Text section START

My Movement Practice

"I feel therefore I understand"

To understand a concept I need to visualize it in my head but I don't know it until I feel it.  I try to implement these principles first in my own movement practice and then in my strength practice.  My movement practice is slow bodyweight or lightly loaded movements (i.e. Squat, hinge, lunge, press, pull, deadbug, birddog, bridges).  I do these exercises daily to understand what is going on with my body.  You can call it my strength Tai Chi.  

 Focus on the nuances

Focus on the nuances

"Learning the small to understand the large "

The nuances help me understand what are the key aspects of a movement.  I love to dive deep.  The details are where the magic happens.   Discovering the micro leads to the macro understanding (see "making smaller circles by Josh Waitzkin").  Josh eloquently describes this point that is foundational to my learning practice.  In my practice I pretend that I am looking through the lens of a camera.  I try to focus in on the small things and then pan out to understand how the small relates to large.  Discovery, feeling and connecting the dots are the keys to my movement practice.

 My Strength Practice

My Strength Practice

"My strength practice is my weighted movement meditation"

Strength is how I express myself and understanding of movement.   I am fascinated by how a barbell or kettlebell effect my body.  When I get weight on my back or in my hands I try to feel it.  The way my muscles activate differently when I hold different positions is a fascinating experience.  During the Dynamic Neuromuscular Stabilization (DNS) course I took, The founder Pavel Kolar said "Position governs activation".  This was a powerful statement that has been burned into my brain.  I try to find better positions to get automatic activation of the system to move weight or my body.

 Pavel Kolar the Founder of DNS (Dynamic Neuromuscular Stabilization)

Pavel Kolar the Founder of DNS (Dynamic Neuromuscular Stabilization)

"I want to create new standards for quality.  It's not just about getting the weight up"

In my movement and strength practice I'm always searching for better definitions of quality.  Movement and strength can be so ambiguous.  What is it?  A lot of times we define it by being able to get the weight up.  It should be about more.  What is the movement teaching me?  How does this build on something that I already I know?  These are some of the questions I ask my self to advance my training practice.  I take this principle from Tony Robbins who once said "the quality of life is based on the questions you ask".

How you organize your body while moving is key principle of quality.   My training has become a journey of understanding and feeling movement and strength.   My personal strength lab.   I am always trying to figure better positions under load so I can better convey a principle or position to help someone move without pain or perform better.

 My teaching practice

My teaching practice

"I teach to increase my understanding"

Text section END
Data extracts START

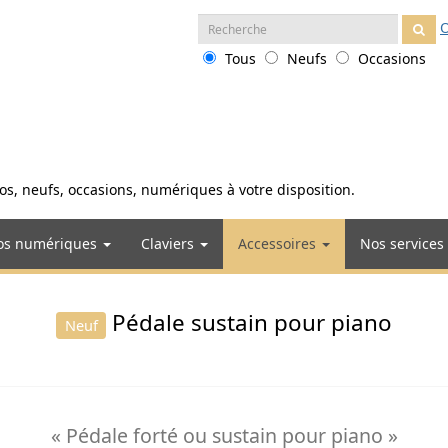
Recherche
O
:
Tous
Neufs
Occasions
anos, neufs, occasions, numériques à votre disposition.
os numériques
Claviers
Accessoires
Nos services
Pédale sustain pour piano
Neuf
« Pédale forté ou sustain pour piano »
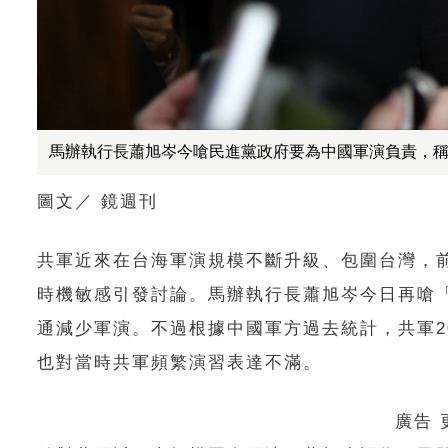
馬辦執行長蕭旭岑今嗆民進黨政府要為中國軍演負責，
圖文／
鏡週刊
共軍近來在台海軍演規模不斷升級、包圍台灣，前
時機敏感引發討論。馬辦執行長蕭旭岑今日再嗆
通減少軍演。不過根據中國軍方過去統計，共軍20
也對當時共軍頻繁演習表達不滿。
廣告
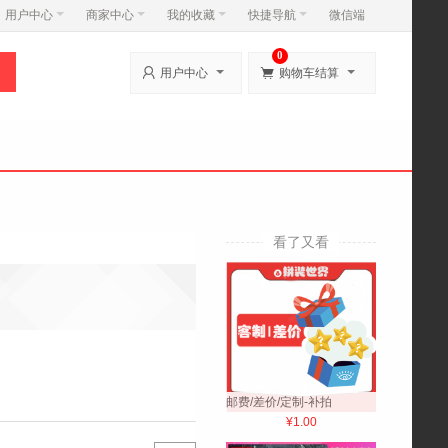
用户中心
商家中心
我的收藏
快捷导航
微信端
0


用户中心
购物车结算
看了又看
邮费/差价/定制-补拍
¥1.00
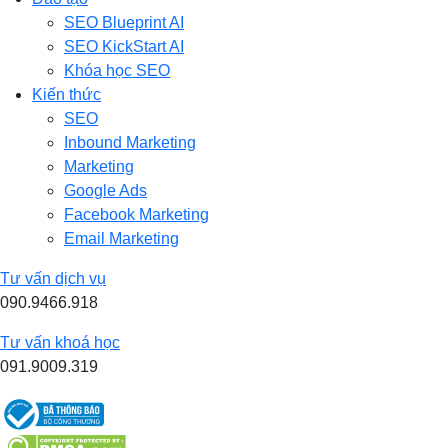
SEO Blueprint AI
SEO KickStart AI
Khóa học SEO
Kiến thức
SEO
Inbound Marketing
Marketing
Google Ads
Facebook Marketing
Email Marketing
Tư vấn dịch vụ
090.9466.918
Tư vấn khoá học
091.9009.319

Data extracts END

Work to complete
[1] Answer these questions about the piece on movement and strength practice:
(a) What does the writer say the daily movement practice can be called?
(b) Who said "Position governs activation"?
(c) From whom does the writer take the principle about asking questions?
[2] Print the part of the piece on movement and strength practice that runs from "The nuances help" up to and including "my movement practice.".
[3] Proceed with the piece on movement and strength practice from where it stops.

Per-task outputs
[1]
(a) "my strength Tai Chi"
(b) Pavel Kolar, the founder of Dynamic Neuromuscular Stabilization (DNS)
(c) Tony Robbins

[2]
The nuances help me understand what are the key aspects of a movement.  I love to dive deep.  The details are where the magic happens.   Discovering the micro leads to the macro understanding (see "making smaller circles by Josh Waitzkin").  Josh eloquently describes this point that is foundational to my learning practice.  In my practice I pretend that I am looking through the lens of a camera.  I try to focus in on the small things and then pan out to understand how the small relates to large.  Discovery, feeling and connecting the dots are the keys to my movement practice.

[3]
I challenge myself to be the best educator I can.  The way Tony Robbins views teaching as the ability to communicate and said... "you are only as smart as what the other person understands".  I have been to so many talks and interacted with people who spit out knowledge but can't simplify to the level of the person they are talking to.  I look up to someone like Pavel Tsatsouline (Founder of Strongfirst) who is all about simplicity.  He tries to distill knowledge to the simplest idea but he can dive deep into the science if needed.

"Creating context for the individual leads to understanding"

My teaching method is all about creating context.  In my practice with my patients I try to get to know a person so I can understand where they come from.   Here is another quote from my guy Tony Robbins "understanding is about linking knowledge".  If you understand where a person comes from you can frame any knowledge to their experience so they can understand.  If I have a Crossfitter I can explain a concept through a squat, snatch or muscle up.   To me knowledge is about seeing the connections between ideas.  Teaching is about revealing the links for others to see.

"With feeling comes understanding"

You can see a theme here.  I heard in a podcast that if you don't feel a movement you don't understand it.  This statement is crucial for me.  I work to create an environment to get people to feel and discover a principle of movement or strength.  After my student/patient/client understands how to feel the principle, I teach them how to put it into context.   I try to reveal how the principle is applied to their everyday movements and in their own strength practice.  This way the can learn to fish for themselves.  From there they can reinforce good movement patterns everyday.

"Principles govern my life and practice"

My practice is all about discovering principles.  In 7 habits of highly effective people by Steven Covey the message is to use principles to guide your life.  Through my 8 years education and 6 humble years in practice, I have learned so many principles about the science of movement and strength.  In the second half of my practice career I strive to develop the art of what I do.   I am on a journey to innovate and discover how we can advance the conversation about how we all experience movement and strength.  

"Change the world"

I hope that you can be on this journey with me to change the world of strength and training as we know it.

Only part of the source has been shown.